◆ **Source extract**
-----
In addition to surveys, offer subscribers regular opportunities to interact. One way to do that is by including quick polls in newsletters. Susan Danziger, the founder and CEO of DailyLit, a site that sends users serialized versions of books by e-mail, regularly includes polls in her company's newsletter, which has some 350,000 subscribers. In the December newsletter, Danziger asked subscribers to submit New Year's literary resolutions—books they had always wanted to read—and linked to a forum on her website in which readers could post their answers. She also included links to some of DailyLit's classic titles, including War and Peace and Anna Karenina.
Make the subject line count
Without an attention-grabbing subject line, subscribers may not open your e-mail. Choose a specific, succinct phrase that highlights the most crucial information in the newsletter. More subscribers will open an e-mail titled 20 Percent Off Spring Styles than one called March Newsletter.
Though the ultimate goal of an e-mail newsletter is to boost sales, be careful that your missives don't become a relentless bombardment of pitches. The best newsletters provide expert information that benefits readers. A fashion boutique, for instance, could publish a seasonal style guide; an enterprise software company could offer productivity tips for the office.
-----
◆ **Extracted data**
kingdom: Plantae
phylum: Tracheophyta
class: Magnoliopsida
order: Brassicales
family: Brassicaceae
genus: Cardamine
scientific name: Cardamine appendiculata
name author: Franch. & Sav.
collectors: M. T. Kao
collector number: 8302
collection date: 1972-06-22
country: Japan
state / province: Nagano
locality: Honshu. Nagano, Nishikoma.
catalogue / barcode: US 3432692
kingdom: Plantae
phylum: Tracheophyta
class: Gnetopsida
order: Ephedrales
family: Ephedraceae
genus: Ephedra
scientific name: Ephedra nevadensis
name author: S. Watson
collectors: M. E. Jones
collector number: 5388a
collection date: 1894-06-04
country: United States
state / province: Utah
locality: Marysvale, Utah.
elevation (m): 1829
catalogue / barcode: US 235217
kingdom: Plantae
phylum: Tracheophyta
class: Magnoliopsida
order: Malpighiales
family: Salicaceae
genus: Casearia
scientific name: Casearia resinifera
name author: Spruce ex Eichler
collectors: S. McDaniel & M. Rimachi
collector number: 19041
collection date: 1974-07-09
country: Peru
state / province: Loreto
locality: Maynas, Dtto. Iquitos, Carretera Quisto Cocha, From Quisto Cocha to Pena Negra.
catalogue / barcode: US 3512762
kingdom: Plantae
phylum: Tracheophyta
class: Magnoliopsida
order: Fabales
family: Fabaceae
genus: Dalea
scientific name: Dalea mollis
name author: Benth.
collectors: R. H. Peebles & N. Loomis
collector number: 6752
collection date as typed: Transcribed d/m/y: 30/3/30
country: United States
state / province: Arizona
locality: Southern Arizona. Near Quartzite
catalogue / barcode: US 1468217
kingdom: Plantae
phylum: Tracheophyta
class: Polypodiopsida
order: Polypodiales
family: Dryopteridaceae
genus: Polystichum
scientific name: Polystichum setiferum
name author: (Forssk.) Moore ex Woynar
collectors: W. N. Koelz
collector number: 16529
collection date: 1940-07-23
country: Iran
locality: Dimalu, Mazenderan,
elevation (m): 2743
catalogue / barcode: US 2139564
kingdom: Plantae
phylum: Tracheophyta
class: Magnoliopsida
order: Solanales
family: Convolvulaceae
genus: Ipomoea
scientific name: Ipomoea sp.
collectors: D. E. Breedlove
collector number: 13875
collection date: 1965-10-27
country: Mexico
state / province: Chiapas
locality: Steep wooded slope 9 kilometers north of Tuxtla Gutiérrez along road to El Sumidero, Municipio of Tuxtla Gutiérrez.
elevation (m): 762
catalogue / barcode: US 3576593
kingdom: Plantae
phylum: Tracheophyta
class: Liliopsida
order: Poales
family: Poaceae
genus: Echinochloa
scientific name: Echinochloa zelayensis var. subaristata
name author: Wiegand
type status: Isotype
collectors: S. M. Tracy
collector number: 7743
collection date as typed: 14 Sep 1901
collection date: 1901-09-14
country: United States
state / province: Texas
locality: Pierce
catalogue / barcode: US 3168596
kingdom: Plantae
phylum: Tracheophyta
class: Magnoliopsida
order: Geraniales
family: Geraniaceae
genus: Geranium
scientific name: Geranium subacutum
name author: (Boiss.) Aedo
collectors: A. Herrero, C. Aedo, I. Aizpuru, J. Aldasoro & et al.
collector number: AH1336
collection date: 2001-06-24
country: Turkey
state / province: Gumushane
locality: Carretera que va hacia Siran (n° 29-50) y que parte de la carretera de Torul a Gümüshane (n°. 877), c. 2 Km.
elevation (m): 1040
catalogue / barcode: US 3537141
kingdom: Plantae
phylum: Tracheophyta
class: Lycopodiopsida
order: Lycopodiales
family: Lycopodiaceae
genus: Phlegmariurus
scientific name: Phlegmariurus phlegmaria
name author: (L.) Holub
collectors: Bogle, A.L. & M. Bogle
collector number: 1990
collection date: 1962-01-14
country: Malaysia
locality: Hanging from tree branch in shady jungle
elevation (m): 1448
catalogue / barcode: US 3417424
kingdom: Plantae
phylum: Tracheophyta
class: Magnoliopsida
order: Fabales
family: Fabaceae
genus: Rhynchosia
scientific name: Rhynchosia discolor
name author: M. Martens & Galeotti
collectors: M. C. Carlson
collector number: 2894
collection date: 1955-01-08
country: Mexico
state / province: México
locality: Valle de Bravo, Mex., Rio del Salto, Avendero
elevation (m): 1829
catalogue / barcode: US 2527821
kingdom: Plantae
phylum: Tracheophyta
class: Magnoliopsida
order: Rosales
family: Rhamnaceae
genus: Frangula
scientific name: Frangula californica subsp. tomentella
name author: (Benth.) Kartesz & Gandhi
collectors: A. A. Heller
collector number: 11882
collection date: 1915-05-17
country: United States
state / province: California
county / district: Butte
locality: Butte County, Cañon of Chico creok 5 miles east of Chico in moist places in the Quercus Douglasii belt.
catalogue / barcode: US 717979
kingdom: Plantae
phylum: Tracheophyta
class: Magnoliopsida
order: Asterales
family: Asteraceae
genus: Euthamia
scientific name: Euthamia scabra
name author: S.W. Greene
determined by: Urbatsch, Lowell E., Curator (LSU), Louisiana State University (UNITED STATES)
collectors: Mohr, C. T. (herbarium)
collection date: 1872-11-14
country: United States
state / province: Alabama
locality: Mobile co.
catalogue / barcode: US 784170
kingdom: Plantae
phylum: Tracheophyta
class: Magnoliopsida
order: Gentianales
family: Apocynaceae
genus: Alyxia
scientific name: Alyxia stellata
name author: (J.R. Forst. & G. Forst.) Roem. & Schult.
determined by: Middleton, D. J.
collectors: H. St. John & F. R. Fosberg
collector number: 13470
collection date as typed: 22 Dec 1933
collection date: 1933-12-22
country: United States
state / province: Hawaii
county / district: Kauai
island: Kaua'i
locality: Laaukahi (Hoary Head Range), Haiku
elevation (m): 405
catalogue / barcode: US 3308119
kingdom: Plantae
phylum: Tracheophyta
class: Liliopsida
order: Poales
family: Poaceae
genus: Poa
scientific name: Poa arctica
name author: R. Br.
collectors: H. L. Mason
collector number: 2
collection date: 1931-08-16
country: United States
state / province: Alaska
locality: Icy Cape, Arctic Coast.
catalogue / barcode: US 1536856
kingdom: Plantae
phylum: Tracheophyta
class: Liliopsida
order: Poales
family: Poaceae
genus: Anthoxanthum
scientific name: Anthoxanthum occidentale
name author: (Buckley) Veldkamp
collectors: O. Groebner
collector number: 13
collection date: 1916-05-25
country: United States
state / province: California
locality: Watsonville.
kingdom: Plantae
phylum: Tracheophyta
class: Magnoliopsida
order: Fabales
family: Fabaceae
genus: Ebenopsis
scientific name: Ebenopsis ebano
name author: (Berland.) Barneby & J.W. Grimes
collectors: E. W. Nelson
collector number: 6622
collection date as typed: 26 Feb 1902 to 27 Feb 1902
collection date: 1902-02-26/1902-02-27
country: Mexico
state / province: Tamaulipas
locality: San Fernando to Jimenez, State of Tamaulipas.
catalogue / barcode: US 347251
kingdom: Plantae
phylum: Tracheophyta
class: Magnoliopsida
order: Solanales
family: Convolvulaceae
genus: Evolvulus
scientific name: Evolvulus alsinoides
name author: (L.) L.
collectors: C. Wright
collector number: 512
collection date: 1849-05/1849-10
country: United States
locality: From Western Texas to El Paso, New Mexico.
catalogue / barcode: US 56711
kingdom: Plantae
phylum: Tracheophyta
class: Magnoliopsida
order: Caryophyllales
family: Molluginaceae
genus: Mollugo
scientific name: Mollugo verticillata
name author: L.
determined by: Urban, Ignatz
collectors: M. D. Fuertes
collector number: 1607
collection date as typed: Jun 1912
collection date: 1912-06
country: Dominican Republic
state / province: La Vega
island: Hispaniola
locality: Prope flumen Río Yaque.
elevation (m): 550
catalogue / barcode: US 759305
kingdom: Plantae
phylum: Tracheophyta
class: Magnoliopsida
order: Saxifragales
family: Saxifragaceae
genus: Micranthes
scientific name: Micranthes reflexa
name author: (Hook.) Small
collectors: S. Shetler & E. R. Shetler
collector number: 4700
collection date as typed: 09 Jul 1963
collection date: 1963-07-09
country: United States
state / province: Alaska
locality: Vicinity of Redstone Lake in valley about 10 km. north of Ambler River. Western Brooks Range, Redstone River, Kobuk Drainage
-----
◆ **Work task**
Decide whether each statement agrees with the newsletter advice, answering yes or no and quoting the words of the text that decide it. 1. DailyLit's newsletter has about 350,000 subscribers. 2. The text recommends a subject line such as March Newsletter. 3. The text advises filling newsletters mostly with sales pitches.

◆ **Answer for the task**
1. Yes: "which has some 350,000 subscribers"
2. No: "More subscribers will open an e-mail titled 20 Percent Off Spring Styles than one called March Newsletter."
3. No: "be careful that your missives don't become a relentless bombardment of pitches"